• EXCERPT PROVIDED:

I have an 8 week old Toy Poodle, had the same problem only eats but doesn't drink water. Scrolling Down replies here just saw one which said colour water with splash of milk. I thought I wonder. So i did only added enough to turn it white. Puppy wouldn't stop drinking.


----------



## Wiz201

norfolkbraud said:


> I have an 8 week old Toy Poodle, had the same problem only eats but doesn't drink water. Scrolling Down replies here just saw one which said colour water with splash of milk. I thought I wonder. So i did only added enough to turn it white. Puppy wouldn't stop drinking.


This thread is 5 years old, I suggest you start a new thread


----------



## Hertsgirl




----------



## MDruce

Wiz201 said:


> This thread is 5 years old, I suggest you start a new thread


Why? This post is very helpful (just solved exact same issue we had with our golden lab pup) and appears first in Google search results.

Unless adding milk has been proven a bad idea or shouldnt be used for certain breeds then this should stay open, relavent, pinned and referenced rather than multiple posts about same thing! And if there are better/safer solutions etc.... detail them here!

Also, you responded to a 5yr old post... to suggest someone doesn't reply to a 5yr old post...

So yeah, now 7 years old and still spot on!


----------



## Olayiwola Tomiwa

Am glad this helped me... 
Am from niheria and i own a 6 weeks old boerboel puppy. He only eats but refused to drink. Just tonight i added a little milk to his water and he took at least 10 to 15 tongues... Compared to before he doesn't take at all. 

The milk solution helped


----------

• RECORDED INFORMATION:
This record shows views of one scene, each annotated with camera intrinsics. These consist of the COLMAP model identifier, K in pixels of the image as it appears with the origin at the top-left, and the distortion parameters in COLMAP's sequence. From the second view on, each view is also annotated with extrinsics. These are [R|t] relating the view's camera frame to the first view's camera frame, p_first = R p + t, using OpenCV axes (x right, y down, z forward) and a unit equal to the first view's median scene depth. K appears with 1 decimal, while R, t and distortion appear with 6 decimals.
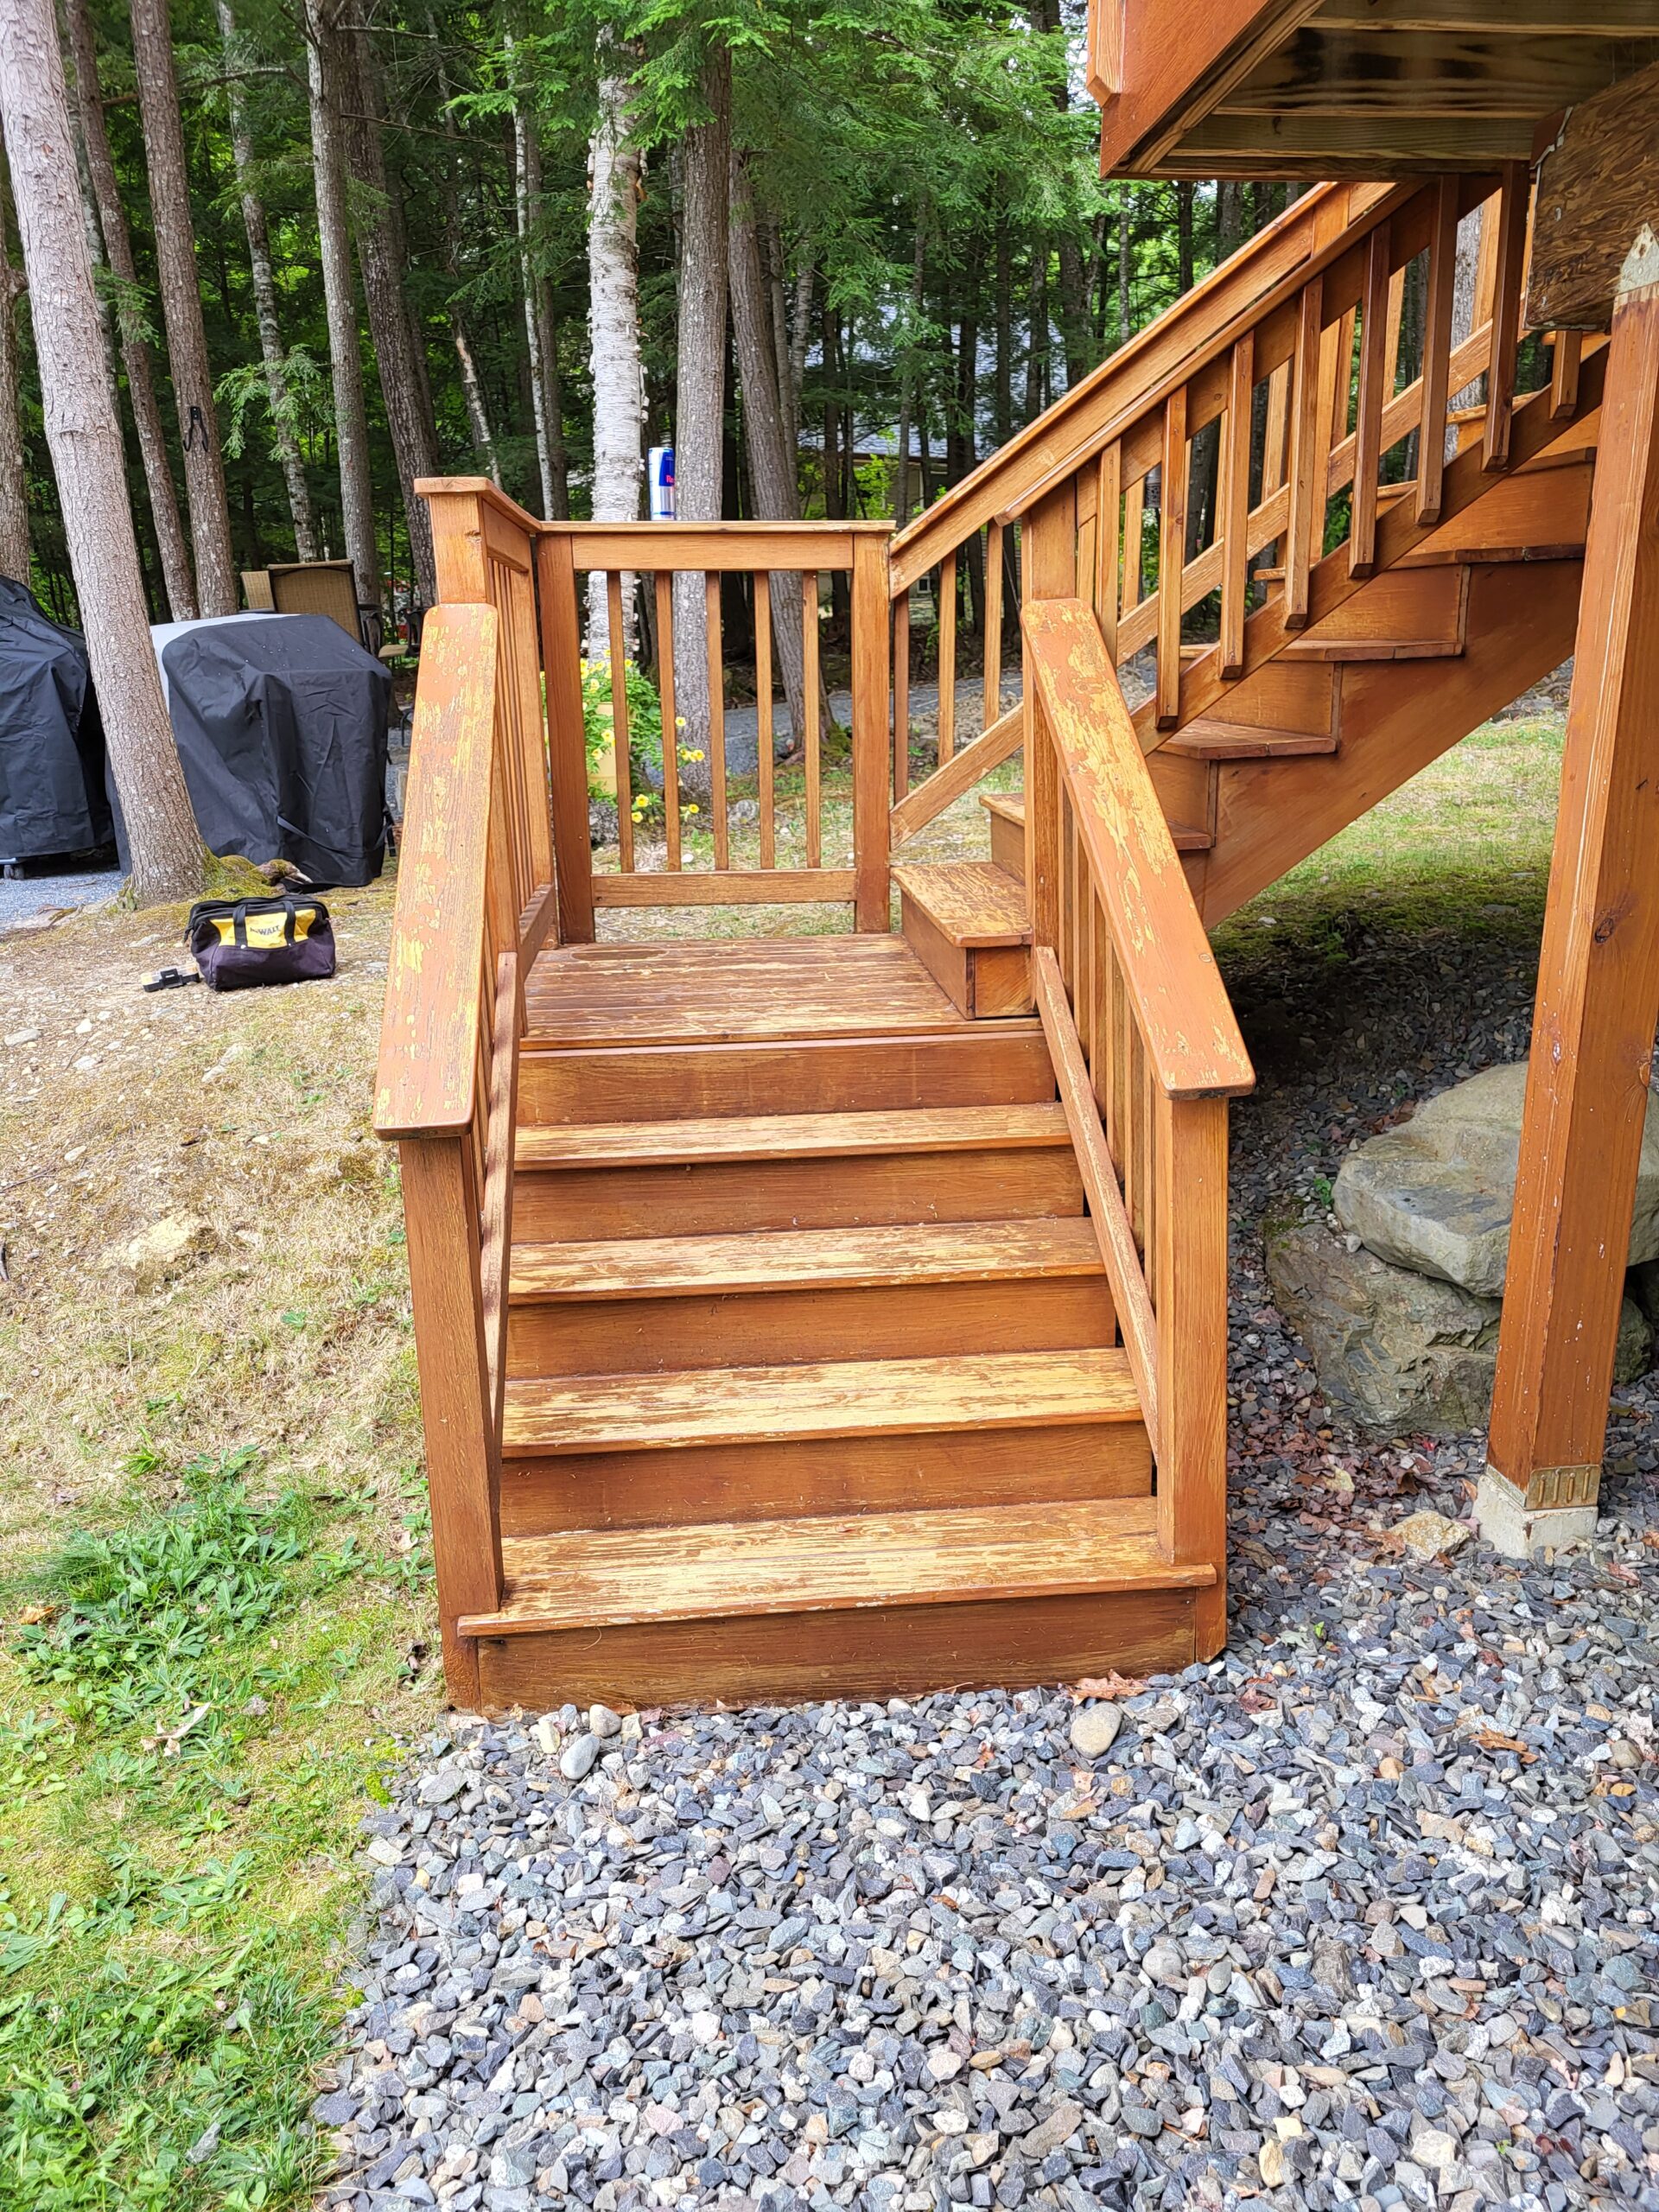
lens RADIAL K [[1678.3, 0, 842.3], [0, 1678.3, 1123.8], [0, 0, 1]] dist [0.053414, -0.040615]
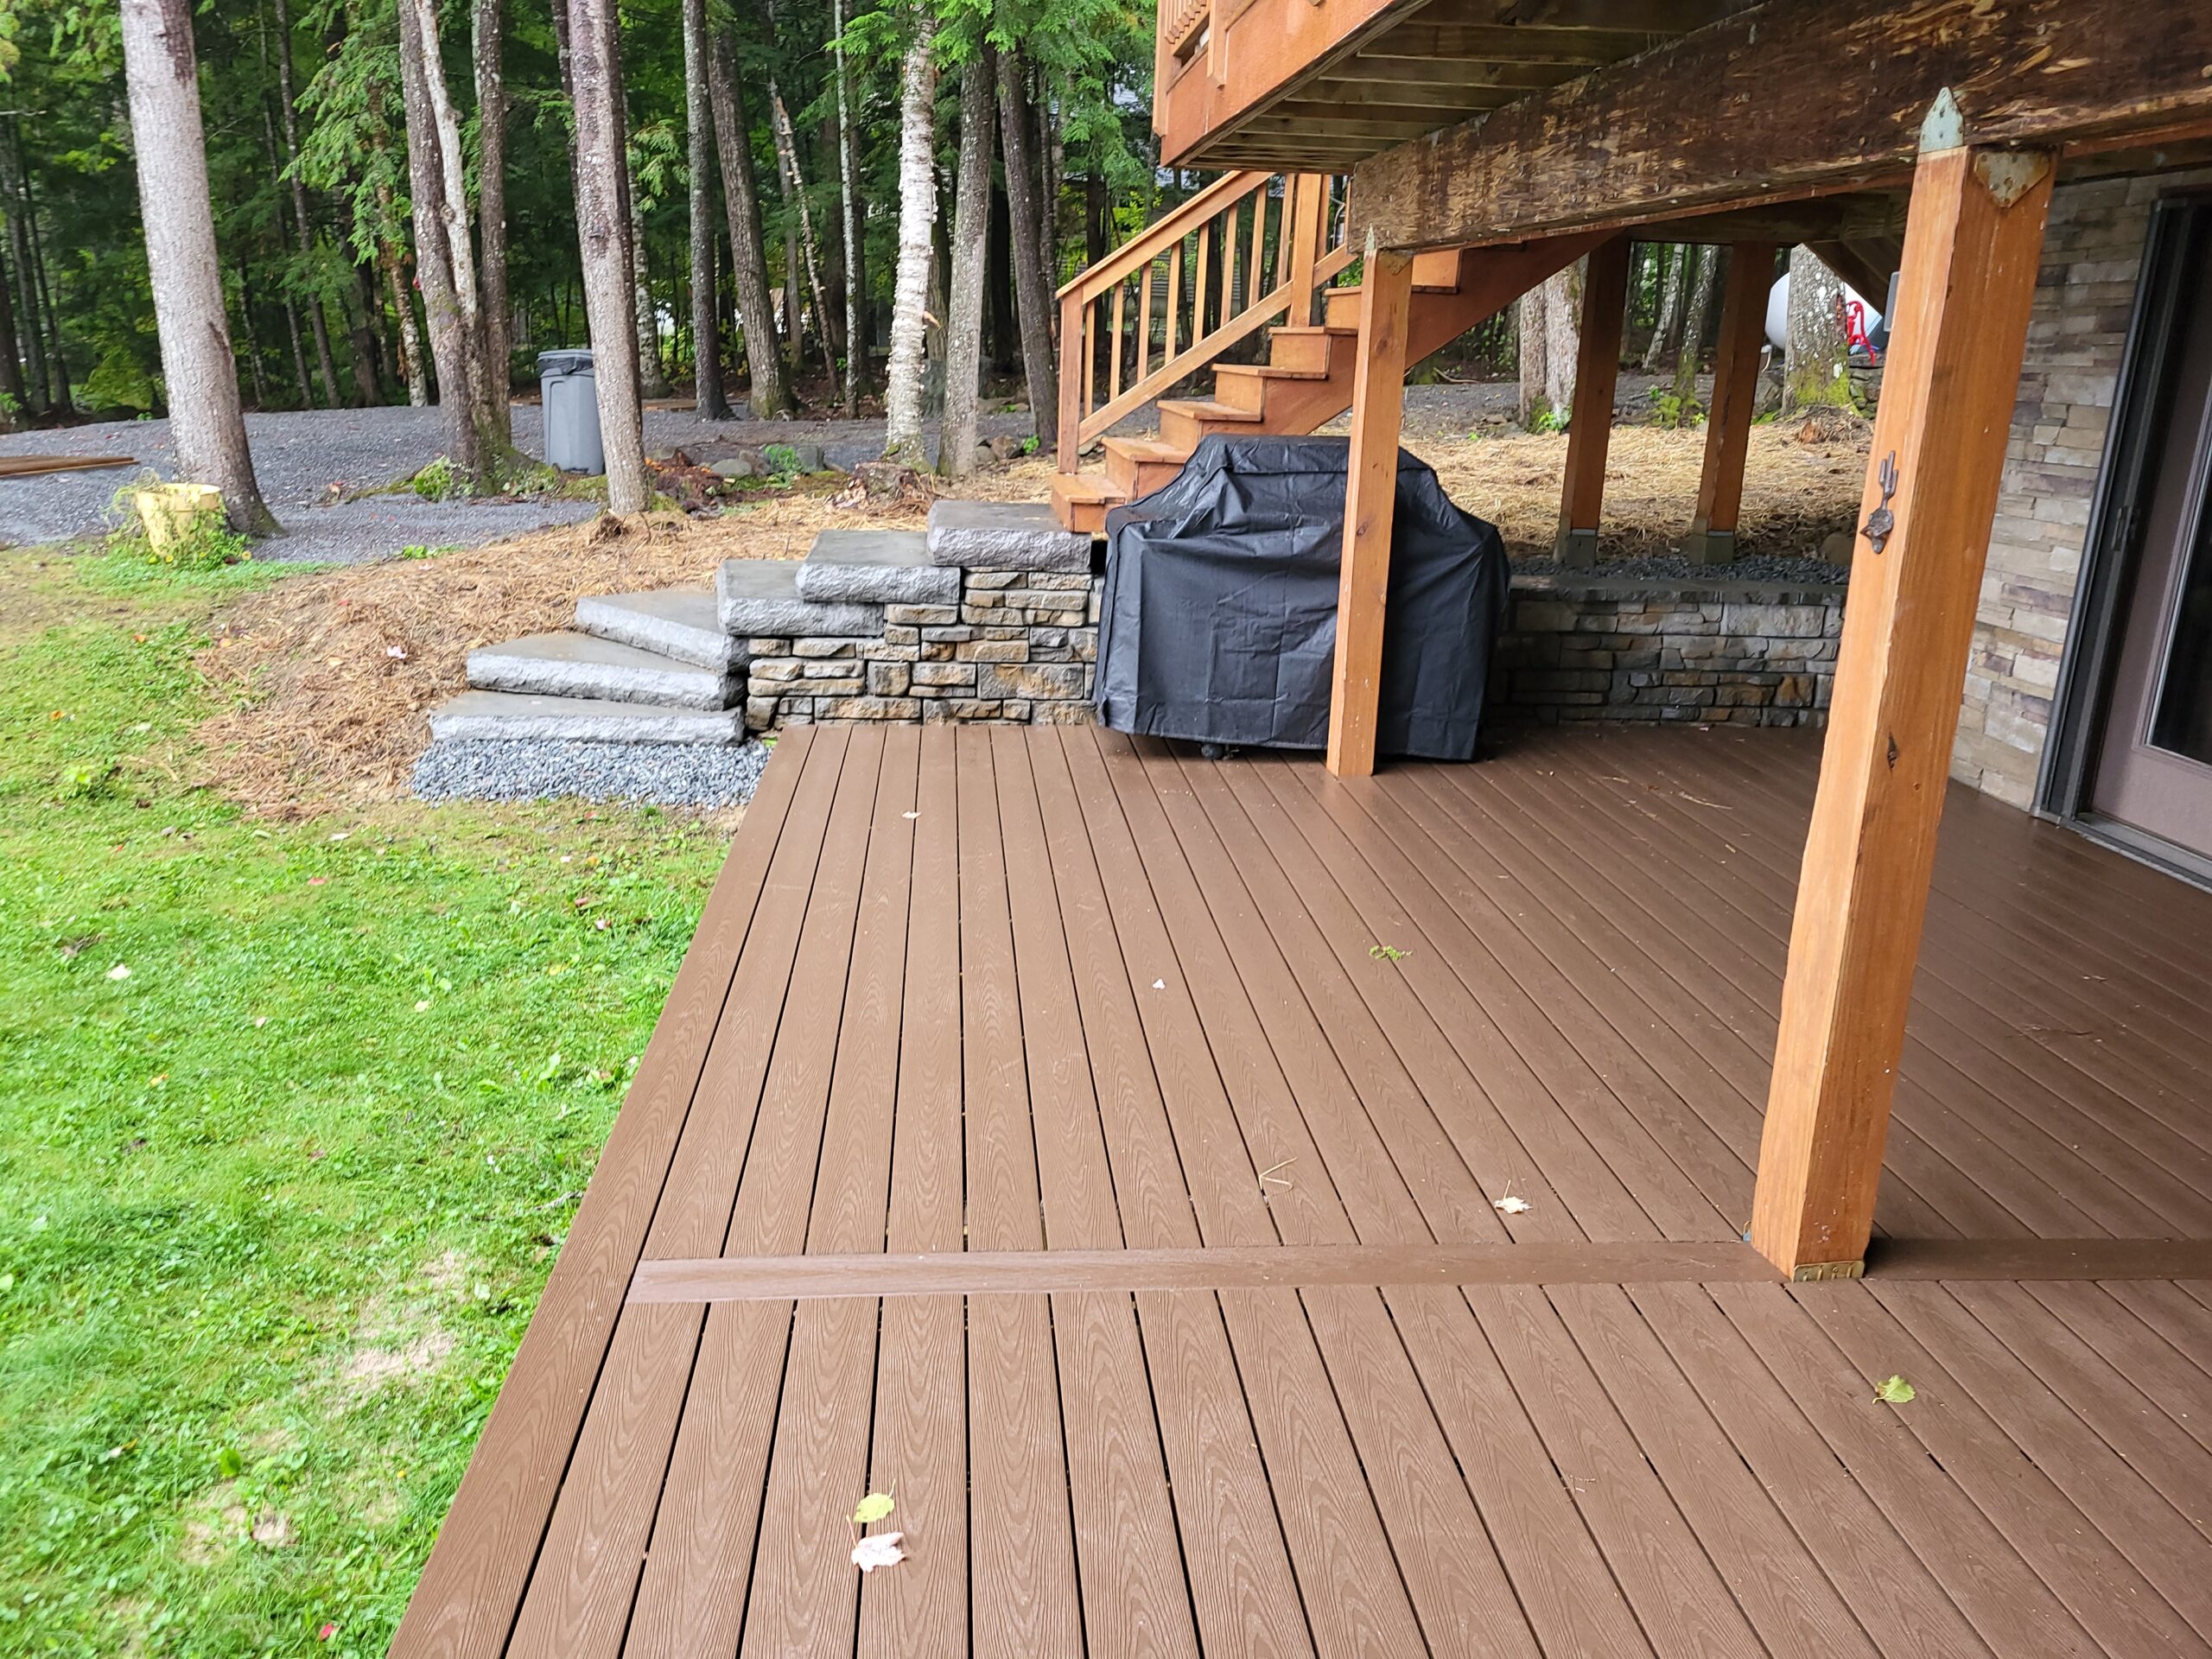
lens RADIAL K [[1678.3, 0, 1078.5], [0, 1678.3, 819.0], [0, 0, 1]] dist [0.053414, -0.040615]
pose [[0.999159, 0.039701, -0.010244, 0.049777], [-0.039764, 0.999191, -0.006093, 0.123398], [0.009994, 0.006495, 0.999929, -0.511729]]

• YOUR GOAL: Which dog breeds are mentioned in the forum thread about puppies that won't drink water?

• ANSWER SECTION: Toy Poodle, golden lab, boerboel